M&A Announcement
Logotype for Vital Energy Inc

Vital Energy (VTLE) M&A Announcement summary

Event summary combining transcript, slides, and related documents.

Logotype for Vital Energy Inc

M&A Announcement summary

2 Feb, 2026

Deal rationale and strategic fit

  • Acquisition expands operational scale and footprint in the Delaware Basin, adding high-quality, oil-weighted inventory and 68 gross (49 net) high-return locations, enhancing core operating areas and capital efficiency.

  • Inventory acquired has an average breakeven of $47 per barrel WTI, supporting long-term growth and improved portfolio economics.

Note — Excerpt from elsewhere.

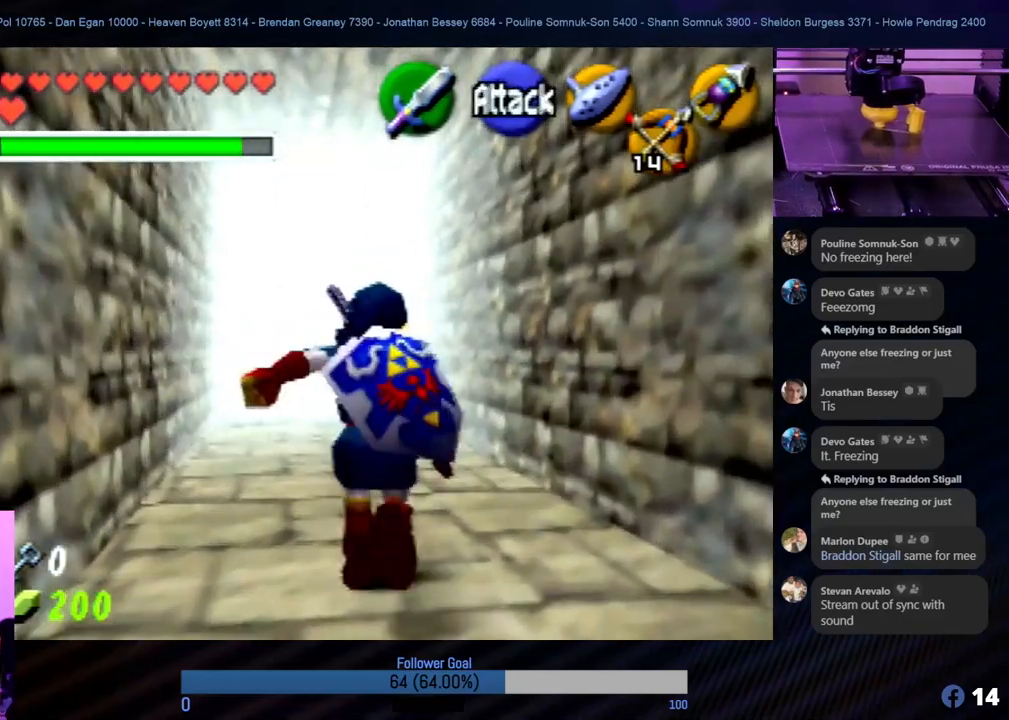
{"buttons": [], "left_stick": "up", "events": []}
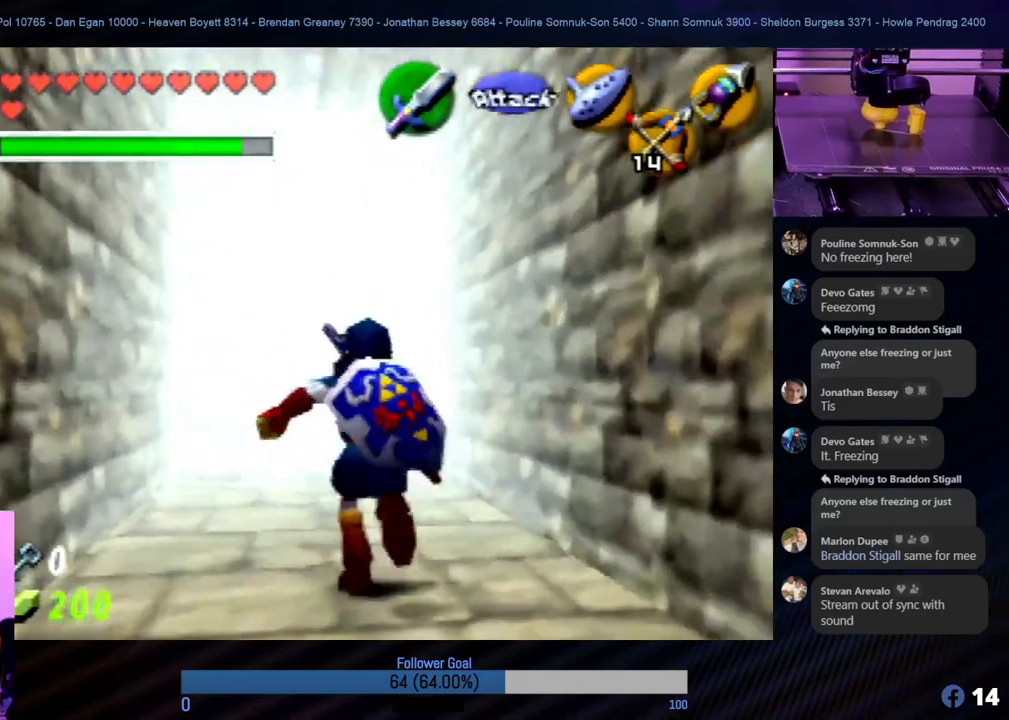
{"buttons": [], "left_stick": "up", "events": [[50, "left_stick", "up-left"], [185, "left_stick", "up"]]}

  • Strengthens position in the Permian, with Delaware assets soon representing over one-third of daily production and increasing the Delaware Basin position by 25% to 84,000 net acres.

  • Adds over five years of high-value development opportunities and supports near-term deleveraging.

Financial terms and conditions

  • Total transaction value is $1.1 billion, with Vital Energy's share at $880 million and NOG at $220 million; net purchase price after adjustments is $820 million for Vital Energy, funded via an expanded $1.5 billion credit facility.

  • Transaction priced at 2.4x next 12 months Consolidated EBITDAX, below recent Delaware Basin deals and at a discount to current company valuation.

  • 92% of the purchase price is supported by PDP reserves and work-in-process wells, with a third-party engineer estimating PDP reserves with a PV-10 value of $742 million plus $71 million for work-in-process wells.

  • High-value inventory acquired at an average of $1.4 million per net location.

  • Plan to delever from 1.5x to 1.3x within 12 months using free cash flow.

Synergies and expected cost savings

  • Larger operational scale and optimized development plans are expected to drive down costs through supply chain efficiencies, increased purchasing power, and proven operating practices.

  • Owned water infrastructure, centralized facilities, and robust infrastructure support lower LOE and operational improvements.

  • Projected to drive over 30% increase in expected NTM Adjusted Free Cash Flow at closing.